_Required action_. Every record that follows must be set down word for word.

Source records:
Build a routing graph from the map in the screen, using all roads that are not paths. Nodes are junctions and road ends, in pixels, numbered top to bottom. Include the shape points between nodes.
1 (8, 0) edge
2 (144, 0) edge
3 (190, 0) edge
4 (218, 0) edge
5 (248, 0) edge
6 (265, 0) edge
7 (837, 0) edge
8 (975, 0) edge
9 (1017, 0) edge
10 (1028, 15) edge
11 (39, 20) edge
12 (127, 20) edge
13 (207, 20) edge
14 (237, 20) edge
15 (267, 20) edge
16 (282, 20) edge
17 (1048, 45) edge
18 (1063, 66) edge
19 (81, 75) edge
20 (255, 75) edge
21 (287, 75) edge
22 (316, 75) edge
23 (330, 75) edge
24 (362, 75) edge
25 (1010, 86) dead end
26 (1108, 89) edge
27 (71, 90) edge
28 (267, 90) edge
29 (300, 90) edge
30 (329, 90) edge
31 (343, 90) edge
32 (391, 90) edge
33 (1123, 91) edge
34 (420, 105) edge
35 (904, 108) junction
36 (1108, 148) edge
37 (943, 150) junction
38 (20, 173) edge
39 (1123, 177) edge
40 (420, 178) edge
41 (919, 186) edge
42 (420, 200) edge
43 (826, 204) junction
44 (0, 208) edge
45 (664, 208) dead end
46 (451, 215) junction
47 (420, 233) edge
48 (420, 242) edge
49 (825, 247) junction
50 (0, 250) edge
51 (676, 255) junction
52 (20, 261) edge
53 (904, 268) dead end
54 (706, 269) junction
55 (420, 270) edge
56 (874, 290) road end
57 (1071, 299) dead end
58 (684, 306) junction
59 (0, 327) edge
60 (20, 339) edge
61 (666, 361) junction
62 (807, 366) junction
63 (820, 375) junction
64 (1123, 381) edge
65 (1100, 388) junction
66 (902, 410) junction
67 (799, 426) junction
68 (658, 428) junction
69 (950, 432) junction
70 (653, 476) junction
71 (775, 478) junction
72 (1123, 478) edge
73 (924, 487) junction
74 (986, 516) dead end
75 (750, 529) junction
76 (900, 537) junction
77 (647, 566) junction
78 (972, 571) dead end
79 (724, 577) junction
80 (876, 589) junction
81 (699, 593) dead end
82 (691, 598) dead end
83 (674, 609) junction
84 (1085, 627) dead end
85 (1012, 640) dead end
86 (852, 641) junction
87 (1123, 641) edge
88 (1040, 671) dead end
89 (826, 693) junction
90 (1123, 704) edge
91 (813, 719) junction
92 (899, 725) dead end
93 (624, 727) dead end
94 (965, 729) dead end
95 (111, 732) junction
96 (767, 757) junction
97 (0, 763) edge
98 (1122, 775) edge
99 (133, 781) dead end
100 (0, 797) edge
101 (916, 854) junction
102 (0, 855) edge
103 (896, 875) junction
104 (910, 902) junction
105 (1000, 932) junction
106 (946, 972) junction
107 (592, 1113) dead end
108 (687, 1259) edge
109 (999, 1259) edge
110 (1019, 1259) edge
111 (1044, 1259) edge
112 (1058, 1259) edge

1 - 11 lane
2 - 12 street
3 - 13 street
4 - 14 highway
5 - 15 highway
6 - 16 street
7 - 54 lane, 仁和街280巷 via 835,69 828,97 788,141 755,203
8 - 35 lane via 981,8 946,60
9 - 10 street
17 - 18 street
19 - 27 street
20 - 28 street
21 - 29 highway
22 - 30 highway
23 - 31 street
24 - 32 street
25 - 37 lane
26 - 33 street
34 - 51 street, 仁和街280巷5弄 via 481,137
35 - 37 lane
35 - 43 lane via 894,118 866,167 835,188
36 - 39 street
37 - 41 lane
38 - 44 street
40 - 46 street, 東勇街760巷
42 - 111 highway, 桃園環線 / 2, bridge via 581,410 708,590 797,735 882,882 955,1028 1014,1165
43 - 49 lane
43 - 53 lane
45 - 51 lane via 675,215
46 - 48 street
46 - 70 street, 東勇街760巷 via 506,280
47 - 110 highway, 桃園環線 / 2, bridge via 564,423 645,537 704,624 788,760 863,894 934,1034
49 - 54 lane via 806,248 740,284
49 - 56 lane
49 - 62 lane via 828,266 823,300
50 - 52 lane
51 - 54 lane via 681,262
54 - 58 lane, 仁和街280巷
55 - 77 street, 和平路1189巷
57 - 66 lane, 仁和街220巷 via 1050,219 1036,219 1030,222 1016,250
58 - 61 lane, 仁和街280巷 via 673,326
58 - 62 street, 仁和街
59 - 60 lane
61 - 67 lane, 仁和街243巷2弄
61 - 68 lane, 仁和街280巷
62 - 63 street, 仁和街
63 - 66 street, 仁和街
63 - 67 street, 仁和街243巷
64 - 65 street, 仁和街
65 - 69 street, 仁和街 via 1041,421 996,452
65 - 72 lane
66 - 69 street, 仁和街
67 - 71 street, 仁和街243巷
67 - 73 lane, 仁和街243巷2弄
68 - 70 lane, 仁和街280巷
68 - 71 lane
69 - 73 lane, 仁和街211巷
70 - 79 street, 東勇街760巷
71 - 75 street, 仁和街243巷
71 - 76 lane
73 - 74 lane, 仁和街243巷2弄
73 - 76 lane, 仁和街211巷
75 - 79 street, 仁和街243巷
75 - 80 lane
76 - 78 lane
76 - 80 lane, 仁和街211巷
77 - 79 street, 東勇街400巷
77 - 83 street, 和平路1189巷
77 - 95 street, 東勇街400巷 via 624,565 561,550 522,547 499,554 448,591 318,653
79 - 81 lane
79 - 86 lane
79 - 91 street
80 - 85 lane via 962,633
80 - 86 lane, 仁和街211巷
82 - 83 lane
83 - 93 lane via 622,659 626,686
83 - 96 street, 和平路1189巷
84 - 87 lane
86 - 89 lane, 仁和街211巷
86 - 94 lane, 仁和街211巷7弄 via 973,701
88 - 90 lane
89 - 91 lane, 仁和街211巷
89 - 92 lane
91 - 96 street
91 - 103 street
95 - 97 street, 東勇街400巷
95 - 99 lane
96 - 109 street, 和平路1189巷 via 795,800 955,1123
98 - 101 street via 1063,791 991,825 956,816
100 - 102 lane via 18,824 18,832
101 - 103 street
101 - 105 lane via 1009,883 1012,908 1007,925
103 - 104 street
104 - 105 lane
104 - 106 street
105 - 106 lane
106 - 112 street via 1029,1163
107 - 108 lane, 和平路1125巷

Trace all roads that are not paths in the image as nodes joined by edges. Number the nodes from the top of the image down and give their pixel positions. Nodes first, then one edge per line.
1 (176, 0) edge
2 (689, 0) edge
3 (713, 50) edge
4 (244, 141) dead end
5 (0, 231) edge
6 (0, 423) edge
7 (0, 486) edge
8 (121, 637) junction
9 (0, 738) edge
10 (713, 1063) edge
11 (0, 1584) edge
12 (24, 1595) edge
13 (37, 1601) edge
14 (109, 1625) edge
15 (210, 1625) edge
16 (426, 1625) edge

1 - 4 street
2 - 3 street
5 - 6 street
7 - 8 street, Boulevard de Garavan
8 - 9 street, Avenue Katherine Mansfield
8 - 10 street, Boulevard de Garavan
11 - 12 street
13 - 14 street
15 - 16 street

_Response for this exercise_.
Build a routing graph from the map in the screen, using all roads that are not paths. Nodes are junctions and road ends, in pixels, numbered top to bottom. Include the shape points between nodes.
1 (8, 0) edge
2 (144, 0) edge
3 (190, 0) edge
4 (218, 0) edge
5 (248, 0) edge
6 (265, 0) edge
7 (837, 0) edge
8 (975, 0) edge
9 (1017, 0) edge
10 (1028, 15) edge
11 (39, 20) edge
12 (127, 20) edge
13 (207, 20) edge
14 (237, 20) edge
15 (267, 20) edge
16 (282, 20) edge
17 (1048, 45) edge
18 (1063, 66) edge
19 (81, 75) edge
20 (255, 75) edge
21 (287, 75) edge
22 (316, 75) edge
23 (330, 75) edge
24 (362, 75) edge
25 (1010, 86) dead end
26 (1108, 89) edge
27 (71, 90) edge
28 (267, 90) edge
29 (300, 90) edge
30 (329, 90) edge
31 (343, 90) edge
32 (391, 90) edge
33 (1123, 91) edge
34 (420, 105) edge
35 (904, 108) junction
36 (1108, 148) edge
37 (943, 150) junction
38 (20, 173) edge
39 (1123, 177) edge
40 (420, 178) edge
41 (919, 186) edge
42 (420, 200) edge
43 (826, 204) junction
44 (0, 208) edge
45 (664, 208) dead end
46 (451, 215) junction
47 (420, 233) edge
48 (420, 242) edge
49 (825, 247) junction
50 (0, 250) edge
51 (676, 255) junction
52 (20, 261) edge
53 (904, 268) dead end
54 (706, 269) junction
55 (420, 270) edge
56 (874, 290) road end
57 (1071, 299) dead end
58 (684, 306) junction
59 (0, 327) edge
60 (20, 339) edge
61 (666, 361) junction
62 (807, 366) junction
63 (820, 375) junction
64 (1123, 381) edge
65 (1100, 388) junction
66 (902, 410) junction
67 (799, 426) junction
68 (658, 428) junction
69 (950, 432) junction
70 (653, 476) junction
71 (775, 478) junction
72 (1123, 478) edge
73 (924, 487) junction
74 (986, 516) dead end
75 (750, 529) junction
76 (900, 537) junction
77 (647, 566) junction
78 (972, 571) dead end
79 (724, 577) junction
80 (876, 589) junction
81 (699, 593) dead end
82 (691, 598) dead end
83 (674, 609) junction
84 (1085, 627) dead end
85 (1012, 640) dead end
86 (852, 641) junction
87 (1123, 641) edge
88 (1040, 671) dead end
89 (826, 693) junction
90 (1123, 704) edge
91 (813, 719) junction
92 (899, 725) dead end
93 (624, 727) dead end
94 (965, 729) dead end
95 (111, 732) junction
96 (767, 757) junction
97 (0, 763) edge
98 (1122, 775) edge
99 (133, 781) dead end
100 (0, 797) edge
101 (916, 854) junction
102 (0, 855) edge
103 (896, 875) junction
104 (910, 902) junction
105 (1000, 932) junction
106 (946, 972) junction
107 (592, 1113) dead end
108 (687, 1259) edge
109 (999, 1259) edge
110 (1019, 1259) edge
111 (1044, 1259) edge
112 (1058, 1259) edge

1 - 11 lane
2 - 12 street
3 - 13 street
4 - 14 highway
5 - 15 highway
6 - 16 street
7 - 54 lane, 仁和街280巷 via 835,69 828,97 788,141 755,203
8 - 35 lane via 981,8 946,60
9 - 10 street
17 - 18 street
19 - 27 street
20 - 28 street
21 - 29 highway
22 - 30 highway
23 - 31 street
24 - 32 street
25 - 37 lane
26 - 33 street
34 - 51 street, 仁和街280巷5弄 via 481,137
35 - 37 lane
35 - 43 lane via 894,118 866,167 835,188
36 - 39 street
37 - 41 lane
38 - 44 street
40 - 46 street, 東勇街760巷
42 - 111 highway, 桃園環線 / 2, bridge via 581,410 708,590 797,735 882,882 955,1028 1014,1165
43 - 49 lane
43 - 53 lane
45 - 51 lane via 675,215
46 - 48 street
46 - 70 street, 東勇街760巷 via 506,280
47 - 110 highway, 桃園環線 / 2, bridge via 564,423 645,537 704,624 788,760 863,894 934,1034
49 - 54 lane via 806,248 740,284
49 - 56 lane
49 - 62 lane via 828,266 823,300
50 - 52 lane
51 - 54 lane via 681,262
54 - 58 lane, 仁和街280巷
55 - 77 street, 和平路1189巷
57 - 66 lane, 仁和街220巷 via 1050,219 1036,219 1030,222 1016,250
58 - 61 lane, 仁和街280巷 via 673,326
58 - 62 street, 仁和街
59 - 60 lane
61 - 67 lane, 仁和街243巷2弄
61 - 68 lane, 仁和街280巷
62 - 63 street, 仁和街
63 - 66 street, 仁和街
63 - 67 street, 仁和街243巷
64 - 65 street, 仁和街
65 - 69 street, 仁和街 via 1041,421 996,452
65 - 72 lane
66 - 69 street, 仁和街
67 - 71 street, 仁和街243巷
67 - 73 lane, 仁和街243巷2弄
68 - 70 lane, 仁和街280巷
68 - 71 lane
69 - 73 lane, 仁和街211巷
70 - 79 street, 東勇街760巷
71 - 75 street, 仁和街243巷
71 - 76 lane
73 - 74 lane, 仁和街243巷2弄
73 - 76 lane, 仁和街211巷
75 - 79 street, 仁和街243巷
75 - 80 lane
76 - 78 lane
76 - 80 lane, 仁和街211巷
77 - 79 street, 東勇街400巷
77 - 83 street, 和平路1189巷
77 - 95 street, 東勇街400巷 via 624,565 561,550 522,547 499,554 448,591 318,653
79 - 81 lane
79 - 86 lane
79 - 91 street
80 - 85 lane via 962,633
80 - 86 lane, 仁和街211巷
82 - 83 lane
83 - 93 lane via 622,659 626,686
83 - 96 street, 和平路1189巷
84 - 87 lane
86 - 89 lane, 仁和街211巷
86 - 94 lane, 仁和街211巷7弄 via 973,701
88 - 90 lane
89 - 91 lane, 仁和街211巷
89 - 92 lane
91 - 96 street
91 - 103 street
95 - 97 street, 東勇街400巷
95 - 99 lane
96 - 109 street, 和平路1189巷 via 795,800 955,1123
98 - 101 street via 1063,791 991,825 956,816
100 - 102 lane via 18,824 18,832
101 - 103 street
101 - 105 lane via 1009,883 1012,908 1007,925
103 - 104 street
104 - 105 lane
104 - 106 street
105 - 106 lane
106 - 112 street via 1029,1163
107 - 108 lane, 和平路1125巷

Trace all roads that are not paths in the image as nodes joined by edges. Number the nodes from the top of the image down and give their pixel positions. Nodes first, then one edge per line.
1 (176, 0) edge
2 (689, 0) edge
3 (713, 50) edge
4 (244, 141) dead end
5 (0, 231) edge
6 (0, 423) edge
7 (0, 486) edge
8 (121, 637) junction
9 (0, 738) edge
10 (713, 1063) edge
11 (0, 1584) edge
12 (24, 1595) edge
13 (37, 1601) edge
14 (109, 1625) edge
15 (210, 1625) edge
16 (426, 1625) edge

1 - 4 street
2 - 3 street
5 - 6 street
7 - 8 street, Boulevard de Garavan
8 - 9 street, Avenue Katherine Mansfield
8 - 10 street, Boulevard de Garavan
11 - 12 street
13 - 14 street
15 - 16 street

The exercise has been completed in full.